# Early track bike? Any idea what is this?



## marius.suiram (Dec 21, 2019)

This bike was posted in the Bikeforums too.
Tomorrow i have the possibility to buy it.
But what is it? Does it worth buying?
Can anybody restore it? (Not me...)


----------



## redline1968 (Dec 21, 2019)

Judging by that rim it's a roadster... if it was me i would pass on it too many parts missing


----------



## The Carolina Rambler (Dec 21, 2019)

That's an oldie there!  Probably about 100 or more years old.  Definitely restorable, but would have to be for a very low price.  Wood wheel looks good and solid, but will need quite a bit of work to get it joined back together and usable again.  I wouldn't pay more than $30 for it, and $15 of that is for the wheel.


----------



## hoofhearted (Dec 21, 2019)

*Am curious as to HOW and WHERE the serial numbers are placed.
Many companies placed their numbers on the bottom of the crank-
case.  It does not matter WHAT the numbers are.
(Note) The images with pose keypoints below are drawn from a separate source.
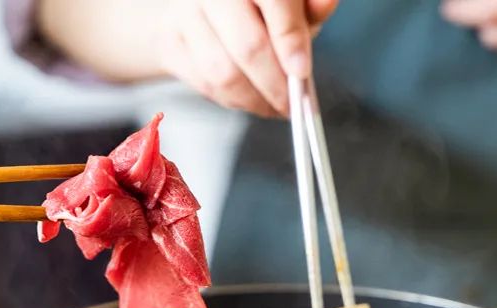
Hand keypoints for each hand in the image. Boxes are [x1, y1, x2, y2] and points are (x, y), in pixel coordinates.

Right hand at [153, 0, 338, 116]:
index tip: (302, 73)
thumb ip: (310, 4)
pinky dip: (235, 100)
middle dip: (276, 84)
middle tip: (293, 104)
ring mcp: (185, 14)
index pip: (273, 1)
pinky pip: (206, 85)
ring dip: (256, 100)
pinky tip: (252, 100)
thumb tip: (326, 4)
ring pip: (224, 73)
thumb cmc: (255, 4)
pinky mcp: (171, 43)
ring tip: (275, 107)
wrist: (199, 5)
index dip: (290, 40)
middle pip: (248, 46)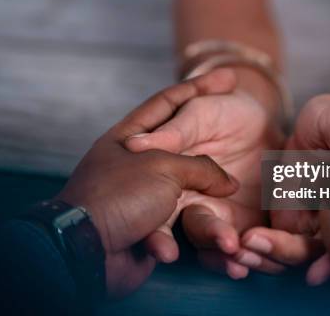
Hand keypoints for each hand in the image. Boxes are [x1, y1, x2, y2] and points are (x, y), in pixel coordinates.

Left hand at [56, 69, 239, 297]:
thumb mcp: (165, 168)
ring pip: (185, 195)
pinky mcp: (147, 229)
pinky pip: (177, 227)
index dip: (199, 87)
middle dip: (212, 156)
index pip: (169, 102)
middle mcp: (134, 164)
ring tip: (234, 203)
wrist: (89, 251)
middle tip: (240, 144)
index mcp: (130, 137)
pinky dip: (189, 231)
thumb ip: (203, 167)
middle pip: (183, 152)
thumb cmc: (121, 195)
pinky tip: (206, 230)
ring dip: (207, 207)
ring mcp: (140, 198)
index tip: (227, 79)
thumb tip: (229, 184)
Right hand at [126, 67, 284, 278]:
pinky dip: (254, 251)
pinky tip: (259, 257)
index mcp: (172, 185)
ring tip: (242, 257)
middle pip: (194, 231)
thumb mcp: (196, 115)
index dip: (158, 237)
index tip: (166, 251)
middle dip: (209, 239)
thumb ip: (173, 133)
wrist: (256, 112)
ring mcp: (222, 214)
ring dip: (230, 254)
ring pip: (221, 243)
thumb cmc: (218, 109)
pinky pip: (250, 241)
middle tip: (227, 242)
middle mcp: (193, 205)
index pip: (158, 218)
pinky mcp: (250, 219)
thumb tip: (136, 143)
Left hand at [234, 94, 329, 278]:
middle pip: (309, 253)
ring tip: (235, 248)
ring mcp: (304, 224)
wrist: (309, 124)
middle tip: (252, 242)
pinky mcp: (281, 220)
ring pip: (285, 252)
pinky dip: (249, 246)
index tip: (310, 269)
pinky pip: (265, 241)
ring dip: (262, 256)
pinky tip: (230, 243)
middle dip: (282, 253)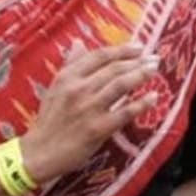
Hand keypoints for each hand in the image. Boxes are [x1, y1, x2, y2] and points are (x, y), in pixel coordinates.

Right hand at [20, 44, 158, 182]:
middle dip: (137, 61)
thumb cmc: (49, 120)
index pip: (100, 56)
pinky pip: (124, 112)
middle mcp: (78, 89)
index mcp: (68, 77)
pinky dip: (141, 104)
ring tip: (154, 70)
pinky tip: (153, 97)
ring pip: (120, 85)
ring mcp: (89, 108)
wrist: (40, 152)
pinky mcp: (97, 128)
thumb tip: (79, 43)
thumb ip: (69, 65)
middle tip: (154, 58)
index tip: (138, 47)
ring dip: (141, 75)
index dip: (122, 50)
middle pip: (114, 69)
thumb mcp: (55, 87)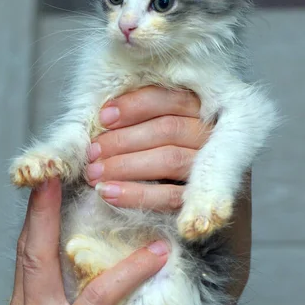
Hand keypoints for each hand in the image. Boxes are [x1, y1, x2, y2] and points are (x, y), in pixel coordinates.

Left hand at [86, 86, 211, 209]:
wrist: (201, 204)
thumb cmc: (168, 156)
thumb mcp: (164, 130)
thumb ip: (144, 119)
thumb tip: (105, 117)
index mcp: (202, 111)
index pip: (171, 99)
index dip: (135, 106)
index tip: (103, 117)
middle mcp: (211, 136)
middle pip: (167, 129)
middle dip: (123, 139)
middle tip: (93, 152)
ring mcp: (211, 169)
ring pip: (169, 159)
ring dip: (124, 165)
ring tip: (94, 173)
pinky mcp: (202, 200)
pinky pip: (170, 196)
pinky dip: (136, 194)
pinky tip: (108, 193)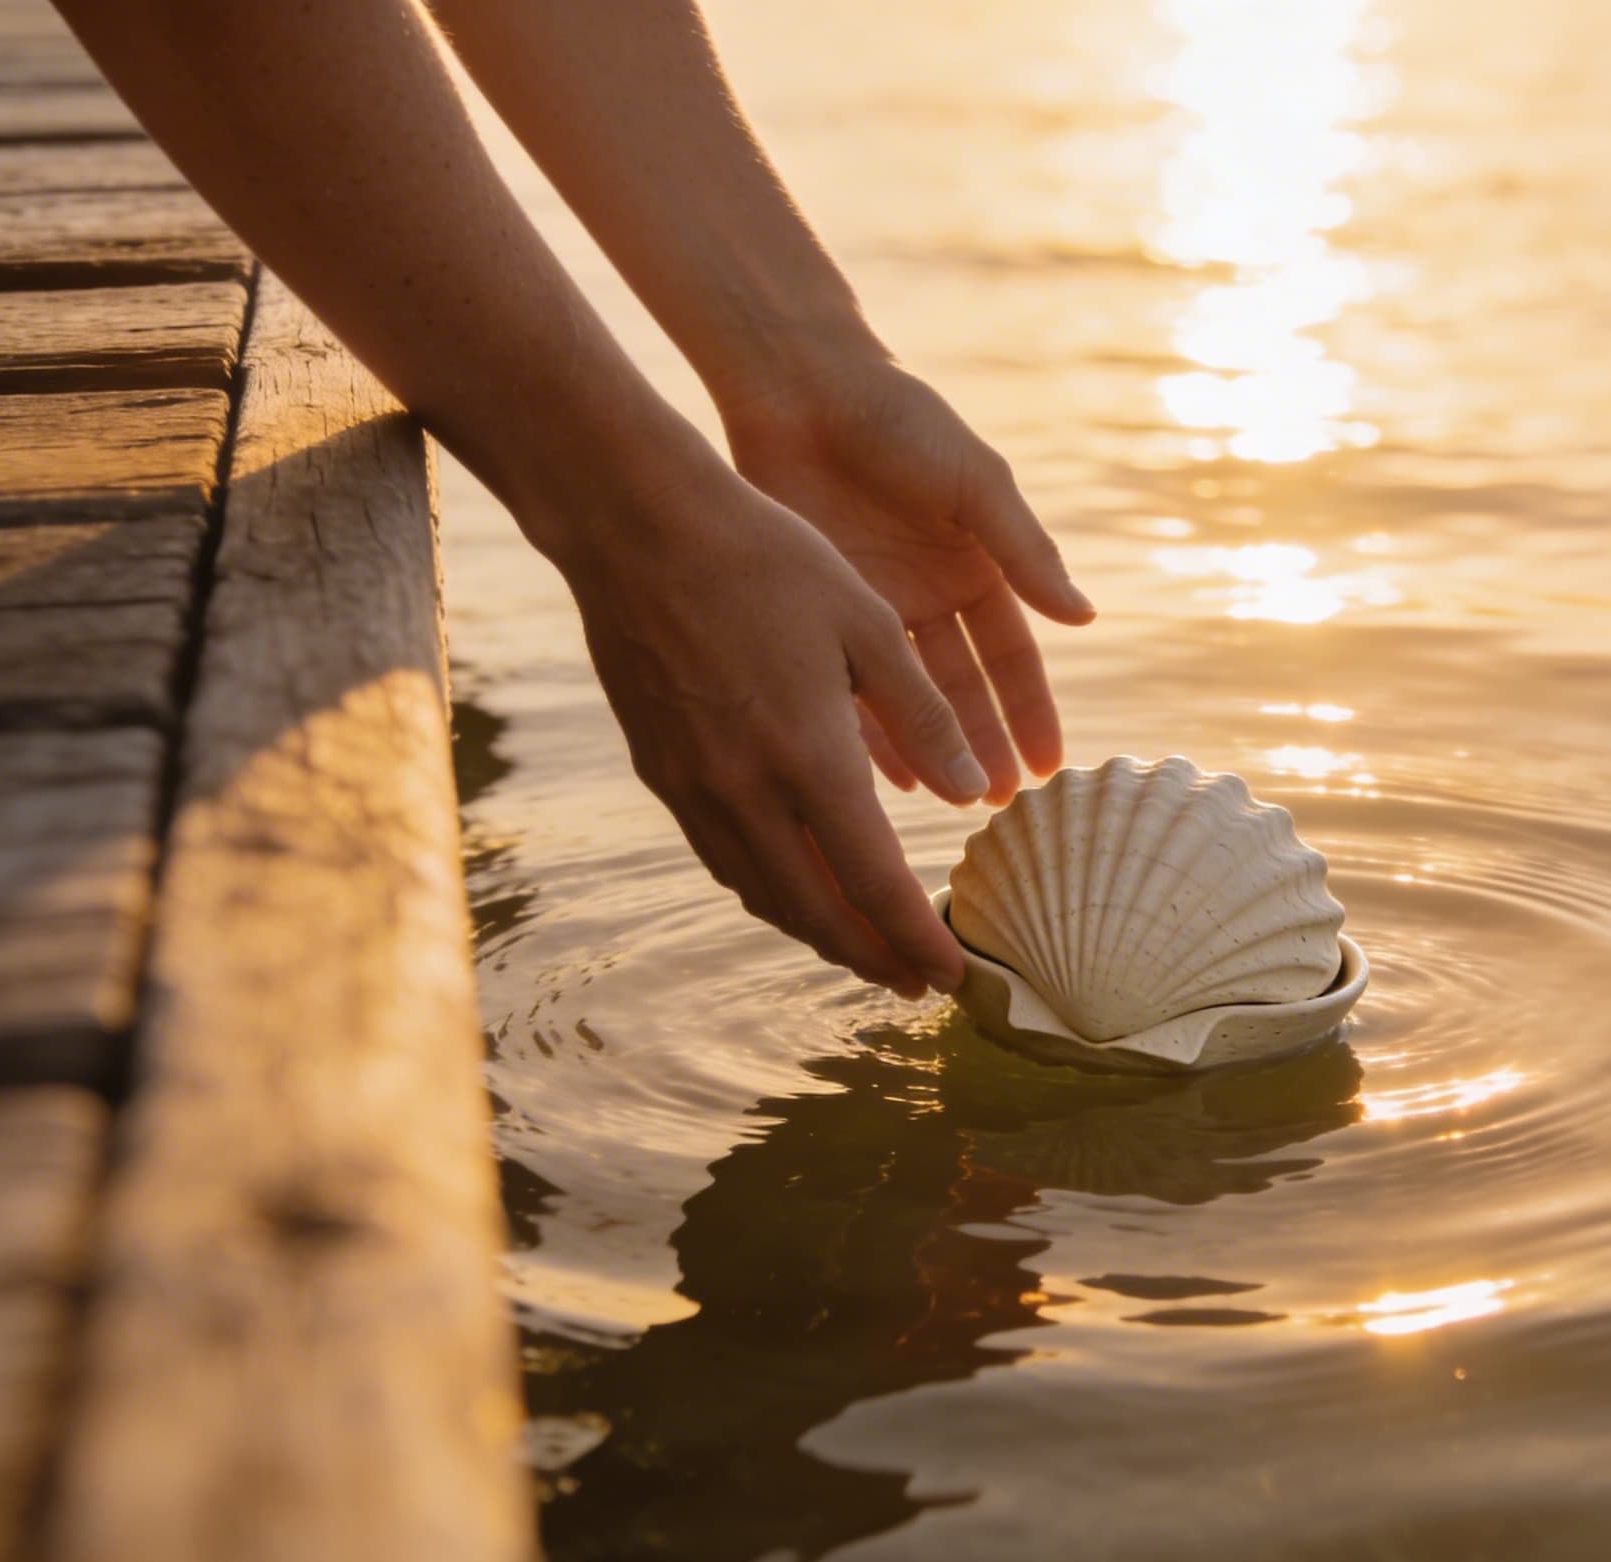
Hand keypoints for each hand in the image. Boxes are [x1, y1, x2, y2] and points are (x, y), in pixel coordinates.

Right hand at [549, 461, 989, 998]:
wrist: (637, 530)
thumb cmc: (768, 561)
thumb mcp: (868, 626)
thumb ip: (925, 716)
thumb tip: (973, 793)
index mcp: (811, 758)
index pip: (876, 884)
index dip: (919, 941)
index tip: (954, 975)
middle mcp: (748, 793)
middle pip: (819, 913)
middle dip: (873, 959)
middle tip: (916, 983)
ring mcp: (696, 790)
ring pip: (766, 896)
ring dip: (821, 934)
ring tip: (866, 949)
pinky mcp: (663, 774)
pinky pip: (727, 861)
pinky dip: (773, 892)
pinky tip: (801, 888)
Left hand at [718, 355, 1094, 803]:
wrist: (800, 387)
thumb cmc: (898, 420)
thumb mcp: (975, 484)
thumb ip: (1025, 551)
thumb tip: (1085, 618)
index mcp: (973, 567)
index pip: (1012, 657)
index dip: (1031, 711)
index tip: (1049, 767)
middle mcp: (926, 597)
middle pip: (961, 691)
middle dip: (982, 747)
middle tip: (998, 809)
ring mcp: (870, 607)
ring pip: (905, 697)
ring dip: (927, 750)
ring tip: (945, 806)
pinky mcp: (817, 608)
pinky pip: (842, 683)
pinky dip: (861, 729)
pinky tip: (878, 776)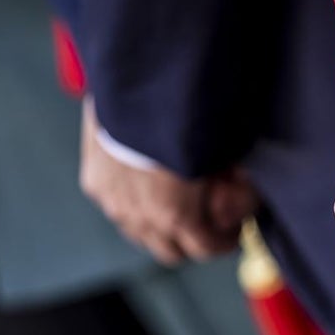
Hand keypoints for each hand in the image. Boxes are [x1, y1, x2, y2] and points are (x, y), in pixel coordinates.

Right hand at [79, 99, 256, 263]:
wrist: (139, 82)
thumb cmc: (190, 116)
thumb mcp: (229, 156)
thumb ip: (237, 187)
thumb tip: (240, 199)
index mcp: (175, 216)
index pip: (205, 249)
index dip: (225, 240)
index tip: (234, 227)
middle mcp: (139, 217)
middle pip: (171, 252)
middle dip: (193, 241)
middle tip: (209, 222)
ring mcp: (112, 202)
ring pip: (140, 235)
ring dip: (160, 228)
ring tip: (177, 204)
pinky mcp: (94, 182)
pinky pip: (118, 210)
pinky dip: (135, 208)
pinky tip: (148, 187)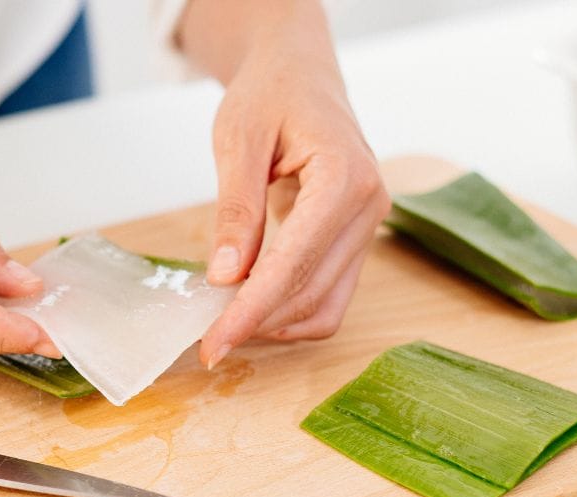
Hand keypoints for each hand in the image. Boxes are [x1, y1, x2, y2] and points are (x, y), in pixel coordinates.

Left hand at [180, 0, 390, 367]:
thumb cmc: (270, 92)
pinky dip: (292, 312)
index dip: (250, 310)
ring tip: (226, 324)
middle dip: (257, 322)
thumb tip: (225, 276)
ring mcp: (369, 226)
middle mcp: (369, 206)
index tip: (213, 345)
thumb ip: (235, 208)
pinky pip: (331, 295)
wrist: (299, 72)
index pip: (294, 263)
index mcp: (345, 176)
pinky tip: (253, 309)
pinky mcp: (356, 239)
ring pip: (327, 304)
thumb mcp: (237, 139)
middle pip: (311, 291)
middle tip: (207, 342)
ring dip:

There may be no numbers at all.  But if there are numbers present 
in this area ... do the numbers run from stem to stern … or, do they
run from starboard to port ?  A foto would be helpful.

Thank you …..

….. patric*


----------



## fat tire trader (Dec 22, 2019)

When I first look at it, it looks like a war era light weight frame, not a track bike, but is the bottom bracket shell smaller than 2"?


----------



## sam (Dec 22, 2019)

Judging from the steer tube it looks to be a tall frame.


----------